As described hereabove, the flashlight assembly 10 is functional to convert a rotational movement of the head assembly 14 to a corresponding linear translation of the yoke plate 36. Referring to FIGS. 10A-10C, engagement of the drive pin 54 and drive slot 38 and detent pin 56 and detent slot 58 are illustrated showing the corresponding movements. The head assembly 14 is shown in a transparent state to illustrate the alignments. The drive pin 54 rides within the drive slot 38 with rotation of the drive pin 54 (head assembly) causing corresponding linear translation of the yoke plate 36. The detent pin 56 and detent slot 58 limit the rotational movement of the head assembly 14, while the detent position indents A, B, C create a tactile indication of set positions. FIG. 10A corresponds to FIG. 9A with the first LED 40 in alignment with the focal axis (FA). The head assembly 14 is rotated to the left detent position A. FIG. 10B corresponds to FIG. 9B with the head assembly 14 rotated to the center detent position B (no LED aligned). FIG. 10C corresponds to FIG. 9C with the head assembly 14 rotated to the right detent position C and the second LED 42 aligned with the focal axis (FA). As noted above, rotation of the head assembly 14 and drive pin 54 drives linear movement of the yoke plate 36.
While the exemplary embodiment depicts a cylindrical handheld flashlight, the present yoke mechanism can be implemented in any type of illumination device, in any shape and in any configuration as needed for the end user.
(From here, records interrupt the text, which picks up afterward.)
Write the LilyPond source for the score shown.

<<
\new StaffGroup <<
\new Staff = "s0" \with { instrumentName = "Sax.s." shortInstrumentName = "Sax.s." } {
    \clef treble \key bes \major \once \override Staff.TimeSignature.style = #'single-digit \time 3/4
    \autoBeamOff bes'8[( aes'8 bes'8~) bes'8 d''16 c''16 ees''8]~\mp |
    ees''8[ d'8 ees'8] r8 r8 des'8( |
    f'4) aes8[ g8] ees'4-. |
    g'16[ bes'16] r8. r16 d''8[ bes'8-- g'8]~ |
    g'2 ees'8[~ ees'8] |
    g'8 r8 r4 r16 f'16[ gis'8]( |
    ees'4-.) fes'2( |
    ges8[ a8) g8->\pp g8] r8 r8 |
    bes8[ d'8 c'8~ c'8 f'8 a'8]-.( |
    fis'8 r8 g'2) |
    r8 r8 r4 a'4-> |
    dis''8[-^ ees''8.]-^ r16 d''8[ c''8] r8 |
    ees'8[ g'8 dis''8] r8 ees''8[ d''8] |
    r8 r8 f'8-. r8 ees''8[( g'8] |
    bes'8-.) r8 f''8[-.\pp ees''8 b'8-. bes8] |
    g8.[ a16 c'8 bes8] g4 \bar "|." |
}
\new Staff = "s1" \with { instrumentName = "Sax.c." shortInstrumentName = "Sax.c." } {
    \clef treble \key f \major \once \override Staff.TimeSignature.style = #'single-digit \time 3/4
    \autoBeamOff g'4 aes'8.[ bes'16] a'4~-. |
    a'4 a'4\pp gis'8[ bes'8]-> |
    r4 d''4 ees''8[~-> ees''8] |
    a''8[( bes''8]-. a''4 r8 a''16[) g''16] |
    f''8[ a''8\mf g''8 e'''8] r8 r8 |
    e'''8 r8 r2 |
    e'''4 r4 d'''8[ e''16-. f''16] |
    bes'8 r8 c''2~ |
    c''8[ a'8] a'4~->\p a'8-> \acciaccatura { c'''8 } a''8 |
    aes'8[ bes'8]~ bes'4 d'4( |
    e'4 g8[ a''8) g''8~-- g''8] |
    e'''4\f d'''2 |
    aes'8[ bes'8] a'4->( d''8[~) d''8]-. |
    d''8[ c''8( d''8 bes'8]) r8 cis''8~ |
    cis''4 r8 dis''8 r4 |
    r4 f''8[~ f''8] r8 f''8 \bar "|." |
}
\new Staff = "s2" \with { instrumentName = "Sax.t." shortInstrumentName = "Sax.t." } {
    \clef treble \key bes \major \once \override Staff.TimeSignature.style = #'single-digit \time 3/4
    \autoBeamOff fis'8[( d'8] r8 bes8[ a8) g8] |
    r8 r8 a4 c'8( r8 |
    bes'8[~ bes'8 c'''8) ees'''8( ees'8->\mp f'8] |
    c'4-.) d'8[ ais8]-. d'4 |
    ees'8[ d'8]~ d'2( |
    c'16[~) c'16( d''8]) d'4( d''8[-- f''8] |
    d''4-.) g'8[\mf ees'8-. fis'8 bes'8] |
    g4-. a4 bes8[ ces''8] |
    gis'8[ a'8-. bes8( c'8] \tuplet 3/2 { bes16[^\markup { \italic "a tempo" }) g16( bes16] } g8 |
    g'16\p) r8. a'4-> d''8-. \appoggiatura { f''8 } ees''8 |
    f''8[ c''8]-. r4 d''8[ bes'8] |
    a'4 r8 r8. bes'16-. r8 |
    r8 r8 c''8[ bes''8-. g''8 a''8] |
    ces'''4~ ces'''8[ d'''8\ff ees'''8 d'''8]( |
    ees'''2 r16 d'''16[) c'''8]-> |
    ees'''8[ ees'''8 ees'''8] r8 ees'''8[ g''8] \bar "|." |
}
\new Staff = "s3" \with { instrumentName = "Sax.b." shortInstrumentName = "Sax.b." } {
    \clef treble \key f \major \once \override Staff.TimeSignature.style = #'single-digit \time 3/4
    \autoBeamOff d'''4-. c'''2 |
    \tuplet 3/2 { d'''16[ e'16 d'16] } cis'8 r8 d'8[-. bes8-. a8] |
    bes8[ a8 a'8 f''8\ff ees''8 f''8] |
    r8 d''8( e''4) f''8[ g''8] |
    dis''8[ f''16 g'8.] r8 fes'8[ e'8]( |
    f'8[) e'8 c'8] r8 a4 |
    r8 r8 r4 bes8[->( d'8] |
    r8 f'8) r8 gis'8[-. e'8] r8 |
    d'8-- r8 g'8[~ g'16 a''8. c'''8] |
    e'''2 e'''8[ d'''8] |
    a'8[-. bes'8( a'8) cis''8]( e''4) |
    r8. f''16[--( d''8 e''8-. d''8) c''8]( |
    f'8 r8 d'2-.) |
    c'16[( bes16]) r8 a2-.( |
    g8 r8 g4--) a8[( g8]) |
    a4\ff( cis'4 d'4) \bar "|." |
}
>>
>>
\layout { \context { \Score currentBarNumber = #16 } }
Having thus described certain particular embodiments of the invention, it is understood that the invention defined by the appended claims is not to be limited by particular details set forth in the above description, as many apparent variations thereof are contemplated. Rather, the invention is limited only be the appended claims, which include within their scope all equivalent devices or methods which operate according to the principles of the invention as described.